* Collected material *
=====

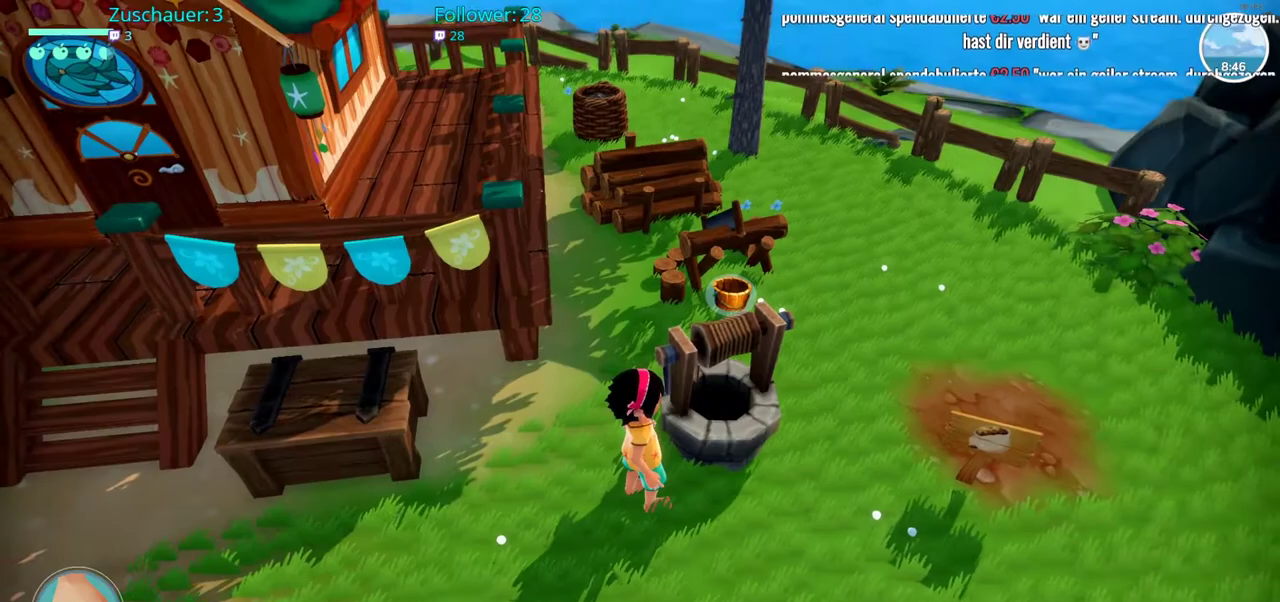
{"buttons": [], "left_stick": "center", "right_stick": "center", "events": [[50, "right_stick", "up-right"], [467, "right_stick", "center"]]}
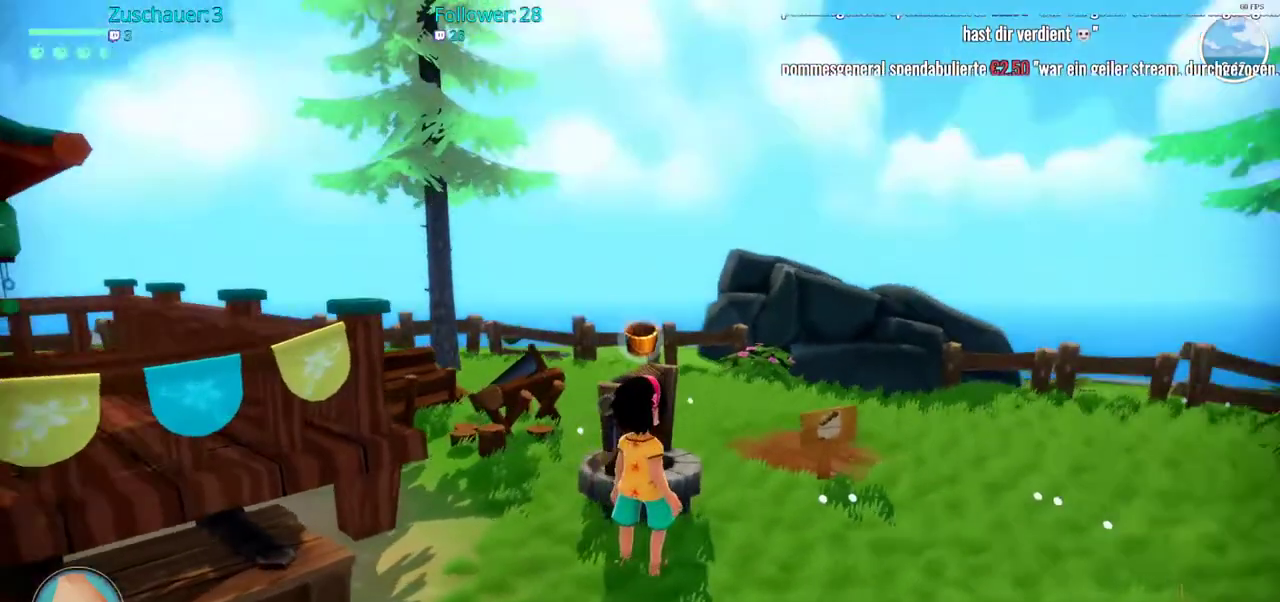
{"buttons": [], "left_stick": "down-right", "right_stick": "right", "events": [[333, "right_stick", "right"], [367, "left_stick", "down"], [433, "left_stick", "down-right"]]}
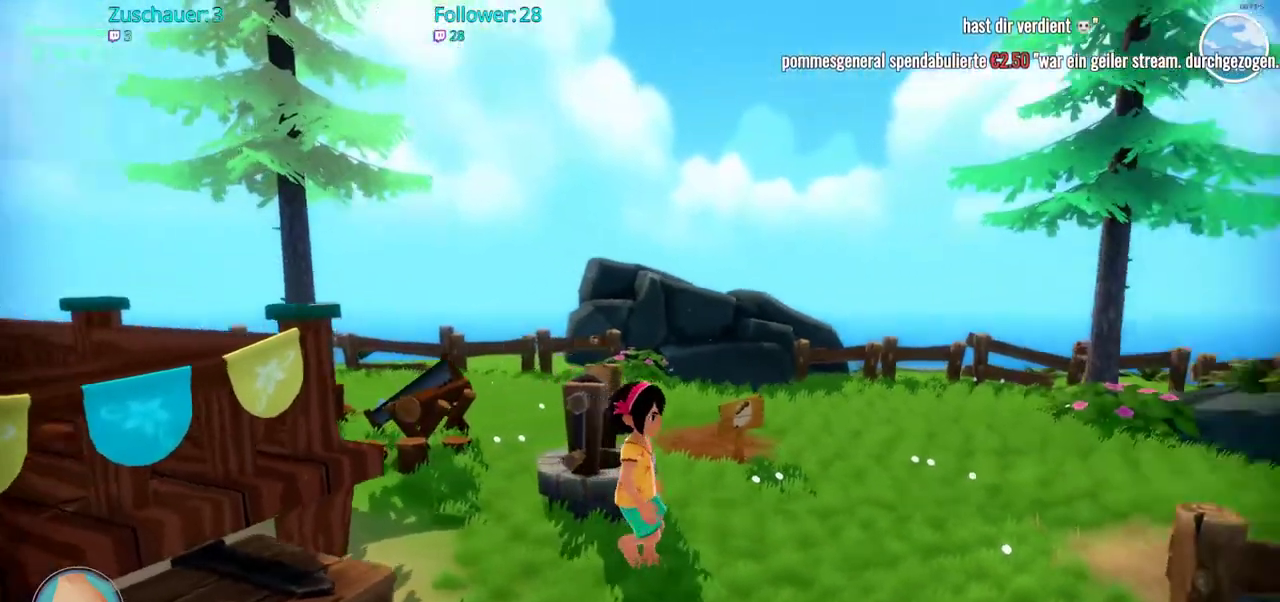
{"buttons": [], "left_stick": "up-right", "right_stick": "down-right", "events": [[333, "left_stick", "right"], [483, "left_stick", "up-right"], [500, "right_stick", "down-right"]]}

=====

* Your assignment *
The answer should be the full material above, printed exactly, with no pictures in it.

* Result of this exercise *
{"buttons": [], "left_stick": "center", "right_stick": "center", "events": [[50, "right_stick", "up-right"], [467, "right_stick", "center"]]}
{"buttons": [], "left_stick": "down-right", "right_stick": "right", "events": [[333, "right_stick", "right"], [367, "left_stick", "down"], [433, "left_stick", "down-right"]]}
{"buttons": [], "left_stick": "up-right", "right_stick": "down-right", "events": [[333, "left_stick", "right"], [483, "left_stick", "up-right"], [500, "right_stick", "down-right"]]}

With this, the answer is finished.